Le président du HCC, Mamadou Satigui Diakité procédant a ̀ l’ouverture des travaux
L’ouverture des travaux a été présidée par le président de l’institution, Mamadou Satigui Diakité en présence de la ministre de l’Environnement, de l’Assainissement et du Développement durable, Mme Doumbia Mariam Tangara et du représentant-résident du PNUD au Mali, Maleye Diop.
L’objectif de cet atelier de deux jours est d’identifier les impacts du changement climatique sur la paix et la sécurité au niveau local, les mécanismes de renforcement des capacités des collectivités territoriales en matière de gestion des risques climatiques pour une meilleure mise en œuvre des stratégies de résilience.
Les échanges permettront ainsi de mieux cerner les interrelations entre climat, paix et sécurité. Mais aussi d’identifier les rôles et les responsabilités des collectivités territoriales dans la prévention et la gestion des conflits locaux qui peuvent générer l’insécurité. Il est également attendu de l’atelier l’élaboration d’un mémorandum pour la mise en œuvre effective et efficace de la politique «climat, paix et sécurité» à l’intérieur des collectivités territoriales du Liptako-Gourma.
Dans son discours d’ouverture, le président de l’institution a annoncé qu’après cet atelier, le Haut conseil des collectivités territoriales s’engage à vulgariser les recommandations auprès des collectivités territoriales. Mamadou Satigui Diakité promet aussi que son institution initiera des concertations régionales pour un meilleur partage d’information et de sensibilisation sur le climat, la paix et la sécurité. «Au regard de la pertinence du sujet et de la diversité des participants, je demeure convaincu que les recommandations issues de cet atelier serviront de référentiel visant à poser des actes concrets à court, moyen et long terme», a-t-il souhaité.
Pour sa part, la ministre chargée de l’Environnement a fait savoir que le Mali est en train de finaliser sa stratégie nationale de sécurité climatique, portée sur une approche multisectorielle et inclusive.
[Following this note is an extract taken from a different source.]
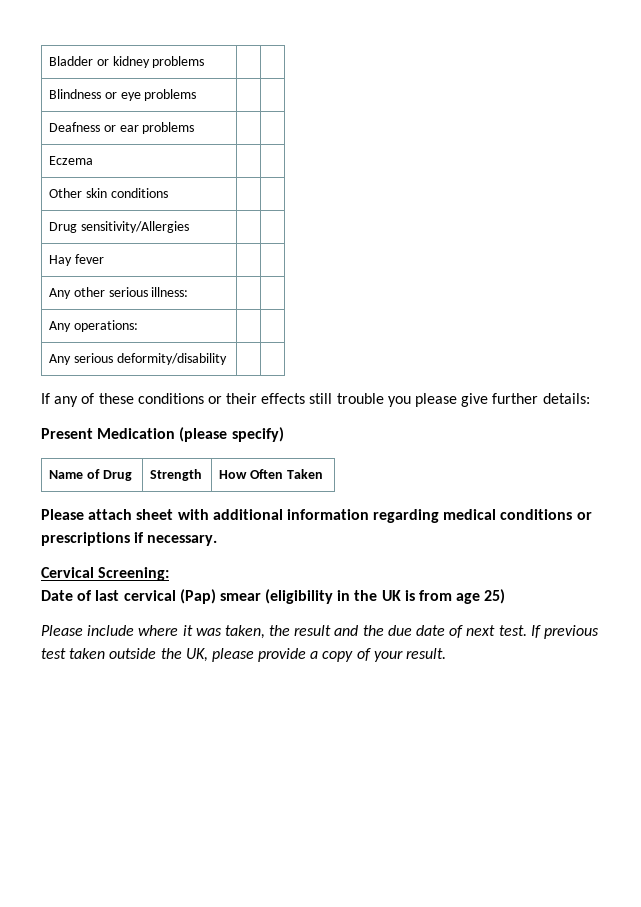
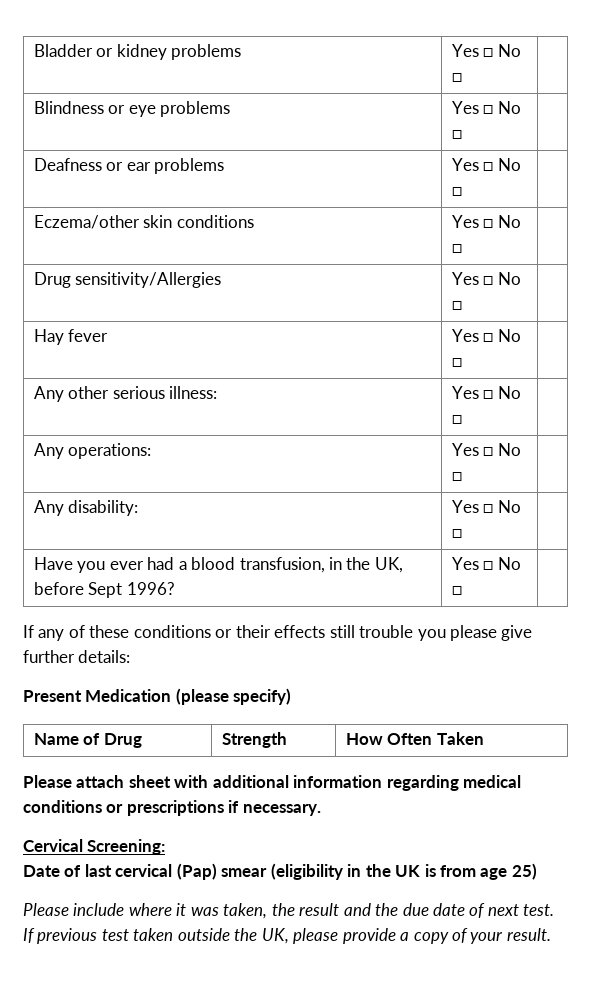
(205, 62) none -> [451,44,521,57] [451,73,462,82] Yes □ No □
(197, 95) none -> [451,101,521,114] [451,130,462,139] Yes □ No □
[49,156,94,165] [49,188,168,198] [49,221,189,233] [49,254,104,266] [49,287,189,299] [49,320,138,332] [49,353,227,365] | // Eczema | | // Other skin conditions | | // Drug sensitivity/Allergies | | // Hay fever | | // Any other serious illness: | | // Any operations: | | // Any serious deformity/disability | -> [451,158,521,171] [451,187,462,196] [33,215,254,229] [451,215,521,228] [451,244,462,253] [33,272,222,288] [451,272,521,285] [451,301,462,310] [33,329,109,345] [451,329,521,342] [451,358,462,367] [33,386,218,402] [451,386,521,399] [451,415,462,424] [33,443,152,459] [451,443,521,456] [451,472,462,481] [33,500,139,516] [451,500,521,513] [451,529,462,538] [33,557,403,573] [33,582,175,598] [451,557,521,570] [451,586,462,595] Yes □ No □ | // Eczema/other skin conditions | Yes □ No □ | // Drug sensitivity/Allergies | Yes □ No □ | // Hay fever | Yes □ No □ | // Any other serious illness: | Yes □ No □ | // Any operations: | Yes □ No □ | // Any disability: | Yes □ No □ | // Have you ever had a blood transfusion, in the UK, before Sept 1996? | Yes □ No □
Toute chose qui place les collectivités territoriales au cœur de la réponse. «Elles disposent de compétences transférées en matière d’environnement, de planification et de gestion des ressources naturelles, de la proximité nécessaire pour mettre en œuvre des solutions adaptées, de la légitimité pour intégrer la sécurité climatique dans les priorités des stratégies de développement local», a fait remarquer Mme Doumbia Mariam Tangara, tout en réaffirmant son engagement à accompagner les collectivités territoriales à porter leur préoccupation au niveau national et à mobiliser les partenaires pour des réponses concrètes et adaptées.
Dans le même ordre d’idée, le représentant résident du PNUD au Mali a soutenu que le rôle et la responsabilité des collectivités territoriales sont essentiels dans la vulgarisation pour renforcer la sécurité climatique dans la région. Pour Maleye Diop, leur engagement permettra sans doute d’alléger considérablement les impacts causés par le changement climatique dans la zone du Liptako-Gourma.